Throwback Thursday
Throwback Thursday: “Bad Labor – No Coffee Break” Movies
Hollywood is filled with movies honoring working people and labor unions. I like labor unions but not everyone does – and well, labor unions (or union leaders) haven’t always been perfect. On Labor Day, we ran a pro-labor list but to reflect that other viewpoint, this edition of Throwback Thursday focuses on a Labor Behaving Badly list – films about bad or crooked union bosses, strikes gone wrong, workers behaving badly, and even a few anti-union films.
On The Waterfront (1954)
This excellent drama from director Elia Kazan is the gold standard of this kind of film, with a corrupt union boss (Lee J. Cobb) who have become a virtual dictator, treating the union like his own little army to do his bidding. One man, Terry Malone (Marlon Brando), stands up to him and breaks the power of the boss. Bad behavior indeed, and one heck of a good movie.
Last Exit to Brooklyn (1989)
Union corruption, violence, drugs and prostitution – labor is keeping pretty bad company here. Set in a crime-ridden Brooklyn, it the lives of a mixed group of people struggling at the bottom of the economic ladder. Stars Jennifer Jason Leigh as a prostitute who falls in love with a client.
F.I.S.T. (1978)
Said to be a fictionalized version of Jimmy Hoffa’s rise to union power, Norman Jewison’s drama features Sylvester Stallone as Johnny Kovak, a man who joins the Teamsters union and works his way up, becoming more ruthless as he climbs. Not as stylish a film as Hoffa, and one thing is sure: Sylvester Stallone is no Jack Nicholson.

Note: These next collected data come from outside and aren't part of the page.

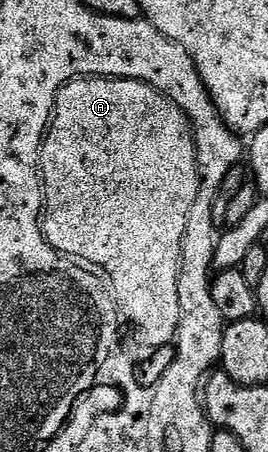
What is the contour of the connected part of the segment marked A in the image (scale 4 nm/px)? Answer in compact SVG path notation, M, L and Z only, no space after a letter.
M77 77L73 81L68 81L55 96L55 110L51 112L51 123L43 139L43 150L39 153L39 175L43 194L41 224L47 242L66 257L73 257L79 263L86 263L100 274L115 277L115 289L119 289L119 301L123 301L123 309L127 309L127 313L135 317L134 325L139 325L139 333L143 333L143 341L151 341L151 345L156 345L159 350L170 346L179 332L181 307L185 303L181 296L181 266L185 261L189 211L193 211L193 203L197 203L199 190L195 133L187 116L166 95L158 93L152 85L146 85L143 81L136 81L130 77Z

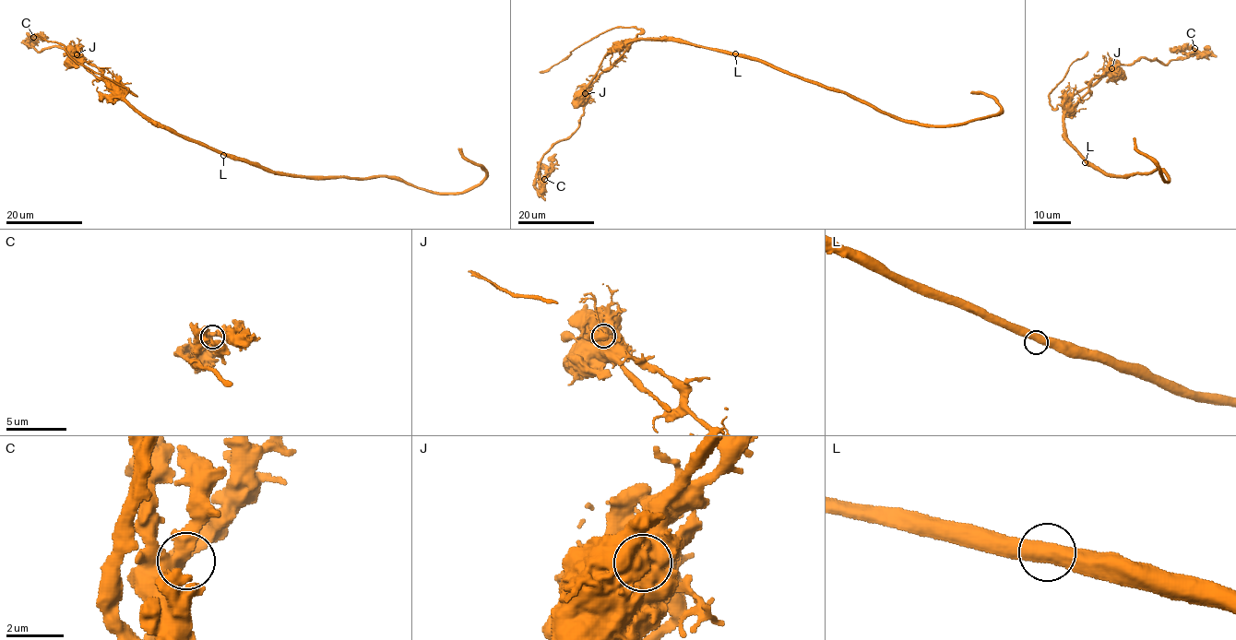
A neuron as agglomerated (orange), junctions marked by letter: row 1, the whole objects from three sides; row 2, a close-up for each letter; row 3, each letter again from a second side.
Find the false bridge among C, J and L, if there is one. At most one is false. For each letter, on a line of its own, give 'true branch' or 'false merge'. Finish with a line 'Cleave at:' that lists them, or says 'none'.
C: true branch
J: false merge
L: true branch
Cleave at: J

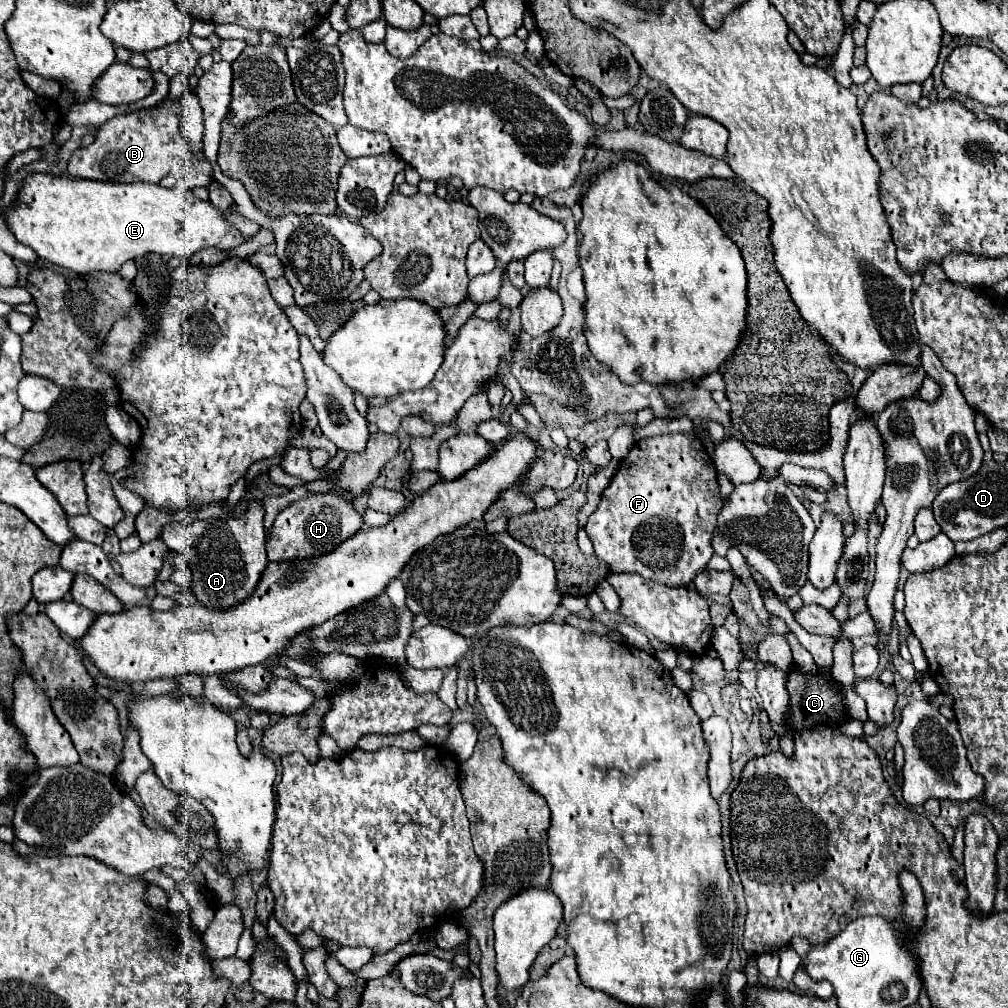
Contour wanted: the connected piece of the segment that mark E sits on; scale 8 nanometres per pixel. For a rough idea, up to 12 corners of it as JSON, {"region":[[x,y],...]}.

Waiting for Superman (2010)
Know what’s wrong with public schools? Huge class sizes? More spending on athletics than academics? School superintendents getting huge salaries? Naw, it’s teachers unions! High schools really DO need a principal and two vice principals for every grade, plus an executive principal for the whole school.
I’m All Right, Jack (1959)
The Brits had problems with complacent, bloated unions and corrupt union leaders in the post-WWII years too, but this film tackles that issue by going the mocking, cynical humor instead of “On The Waterfront’s” drama. Peter Sellers plays goofy Fred Kite, a dimwitted union leader who adores the Soviet Union and believes his workers should do as little work as possible. The strike was actually deliberately provoked. as away to raise his price on a lucrative military contract. More a case of dumb union leaders rather than corruption.
Blue Collar (1978)
Union corruption is the theme here, clearly in the vein of “On the Waterfront.” Three Detroit auto workers (Richard Pryor, Harvey Keitel and Yaphet Kotto), unhappy with both management and the union, decide to break in a local union office and rob it. The cash amount in the safe is disappointingly small but they find something else – documents suggesting links to organized crime and other signs of union leader corruption.
Billy Elliot (2000)
The main story of this film is about a working-class boy who does something unexpected by falling in love with ballet, but the backdrop is Northeast England during the 1984-85 coal miners strike. Local miners went on strike, trying to prevent the shutdown of the mines by Prime Minister Margaret Thatcher, but it all went wrong. In some areas, miners kept working, the union failed to take a vote at the national level, and many other unions didn’t support the striking miners union. The failure of the strike was a major blow to unions in Britain, Britain went from 174 mines in 1983 to 6 in 2009, many of the mining towns vanished, and Britain now imports most of its coal.
North Country (2005)
Neither management or union officials look good in this fictionalized film based of the efforts of several real women in the ’70s and ’80s, who dared to want to work jobs in formerly men-only industries. Charlize Theron plays the beleaguered composite character, a single mother drawn to that bigger paycheck for “men’s work” and outside the low-paid “pink collar” fields. Management is sexist, co-workers are abusive and the union does nothing to help.
The Molly Maguires (1970)
In the pre-union years of the Industrial Revolution, both bosses and workers could get pretty bare-knuckled to get what they wanted. Based on a true story, this film about Pennsylvania coal miners features a thuggish proto-union group, the Molly Maguires, led by Jack Kehoe (Sean Connery), battling the company for better pay and decent working conditions. Unlike actual unions, the Molly Maguires don’t mind breaking equipment, heads or laws. But the bosses play tough too – they call in the Pinkertons and things get bloody. The film is directed by Martin Ritt, who also directed “Norma Rae.”
Won’t Back Down (2012)
Kind of a fictional version of “Waiting for Superman,” with two moms (Maggie Gyllenhaal and Viola Davis) deciding the teachers union is to blame for their failing school. However, in this version, the corrupt teachers union is working with a corrupt school board to make everything bad for students. But the solution is the same as “Waiting for Superman” – privatized public “charter” schools, which actually, on average, have the same success rate as regular public schools or worse. As this film sees it, good teachers are on call 24/7 and don’t expect to be paid for their work – they just do it for the love of their students.